Full disclosure, I work for the Yellow Pages Association.
Shobbs
Santa Cruz
Phone books are certainly not dead. Many small businesses rely on them for customers and much-needed revenue. They are more reliable than the internet. We live in a free country where freedom of speech is guaranteed. This includes advertising from companies to your doorsteps. Furthermore, asking something like "Why do we need more than one phone book?" is akin to asking "Why do we need more than one pizza place?" Most people don't like monopolies. They create high prices and bad service.
Beth Brennan
Santa Cruz
Play's the Thing
I felt the same dismay in reading David Templeton's review of The Final Scene that I did while watching the play.
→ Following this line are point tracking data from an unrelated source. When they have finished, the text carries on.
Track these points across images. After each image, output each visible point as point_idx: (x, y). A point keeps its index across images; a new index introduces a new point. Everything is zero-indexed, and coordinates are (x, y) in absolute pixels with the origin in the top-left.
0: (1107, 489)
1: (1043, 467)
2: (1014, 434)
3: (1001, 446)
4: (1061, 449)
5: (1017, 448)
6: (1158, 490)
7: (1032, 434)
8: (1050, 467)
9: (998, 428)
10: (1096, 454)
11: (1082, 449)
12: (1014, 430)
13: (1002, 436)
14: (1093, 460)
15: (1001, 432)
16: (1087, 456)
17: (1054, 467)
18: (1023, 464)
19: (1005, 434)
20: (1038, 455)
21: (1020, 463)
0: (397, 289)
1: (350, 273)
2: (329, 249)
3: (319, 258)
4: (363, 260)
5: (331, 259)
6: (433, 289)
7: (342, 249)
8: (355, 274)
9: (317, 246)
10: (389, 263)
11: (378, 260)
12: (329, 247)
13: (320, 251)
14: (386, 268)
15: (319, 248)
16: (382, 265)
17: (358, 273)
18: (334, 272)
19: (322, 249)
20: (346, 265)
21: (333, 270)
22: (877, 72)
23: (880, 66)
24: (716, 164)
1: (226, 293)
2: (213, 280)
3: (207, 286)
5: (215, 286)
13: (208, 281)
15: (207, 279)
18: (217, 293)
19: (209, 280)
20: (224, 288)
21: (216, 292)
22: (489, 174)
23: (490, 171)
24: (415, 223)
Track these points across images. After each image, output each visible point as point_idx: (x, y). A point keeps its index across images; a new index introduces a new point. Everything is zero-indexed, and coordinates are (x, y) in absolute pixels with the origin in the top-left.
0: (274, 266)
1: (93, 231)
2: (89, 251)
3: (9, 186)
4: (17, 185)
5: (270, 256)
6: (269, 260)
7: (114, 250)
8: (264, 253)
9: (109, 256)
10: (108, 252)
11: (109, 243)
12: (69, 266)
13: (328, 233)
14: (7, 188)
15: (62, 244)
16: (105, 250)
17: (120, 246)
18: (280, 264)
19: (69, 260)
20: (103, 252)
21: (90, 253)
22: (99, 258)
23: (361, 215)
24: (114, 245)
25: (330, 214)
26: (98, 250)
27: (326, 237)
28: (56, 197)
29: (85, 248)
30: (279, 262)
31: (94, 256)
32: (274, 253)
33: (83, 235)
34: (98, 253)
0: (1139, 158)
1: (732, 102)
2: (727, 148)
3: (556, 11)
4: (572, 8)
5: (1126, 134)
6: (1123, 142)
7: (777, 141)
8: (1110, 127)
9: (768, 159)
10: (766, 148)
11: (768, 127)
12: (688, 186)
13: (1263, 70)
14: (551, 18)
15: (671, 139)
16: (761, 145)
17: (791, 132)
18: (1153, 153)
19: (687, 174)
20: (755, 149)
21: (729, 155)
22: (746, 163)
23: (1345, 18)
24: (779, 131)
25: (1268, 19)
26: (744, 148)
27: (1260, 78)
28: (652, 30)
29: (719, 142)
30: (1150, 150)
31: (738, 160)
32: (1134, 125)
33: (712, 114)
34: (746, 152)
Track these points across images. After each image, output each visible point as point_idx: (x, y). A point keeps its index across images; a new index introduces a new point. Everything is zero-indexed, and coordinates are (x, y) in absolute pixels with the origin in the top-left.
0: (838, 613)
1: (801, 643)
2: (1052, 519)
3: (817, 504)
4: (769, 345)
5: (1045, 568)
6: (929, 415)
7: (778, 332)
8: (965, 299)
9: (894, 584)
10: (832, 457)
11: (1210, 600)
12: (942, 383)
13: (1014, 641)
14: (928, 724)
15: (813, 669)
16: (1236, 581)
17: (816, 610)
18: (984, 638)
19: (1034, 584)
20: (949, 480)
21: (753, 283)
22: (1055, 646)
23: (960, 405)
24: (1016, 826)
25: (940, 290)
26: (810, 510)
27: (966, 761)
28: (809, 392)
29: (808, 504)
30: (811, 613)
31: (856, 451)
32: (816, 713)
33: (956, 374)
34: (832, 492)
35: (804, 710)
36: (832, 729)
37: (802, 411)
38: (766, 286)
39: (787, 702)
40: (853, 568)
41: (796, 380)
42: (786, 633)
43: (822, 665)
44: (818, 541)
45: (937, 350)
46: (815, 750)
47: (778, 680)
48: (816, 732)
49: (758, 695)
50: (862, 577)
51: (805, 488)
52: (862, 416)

The play kept losing its tension for me—blowing apart like the expanding universe—because the direction is fitful, lacking its anchors in time (cadence). Maybe it is hard to direct a play that juxtaposes loss (mortality) and the amusements with which we distract ourselves. The very broad direction is similar in function to a laugh track—as if the director doesn't trust how good the words are, and they are very good indeed.
I love the witty exchanges. They get one through life and through the play. I think the play is at its best when it is focused and more subtle, particularly when the actors reveal so much of themselves when describing Gretchen, and during the scenes when Gretchen stops acting (arch and demanding) and begins to say goodbye to the set and her role (the physical world and her idea of herself).
Directing the play as outright farce sacrifices nuance and poignancy, diminishing dimension, meaning and the potential of the play itself.
There are so many sensibilities: Tom Stoppard couldn't have written The Glass Menagerie; Tennessee Williams couldn't have written The Caucasian Chalk Circle; Bertolt Brecht couldn't have written South Pacific; and Hammerstein and Logan could not have written The Final Scene. There's no doubt the director is very talented, but this play is perhaps not suited to his particular sensibility.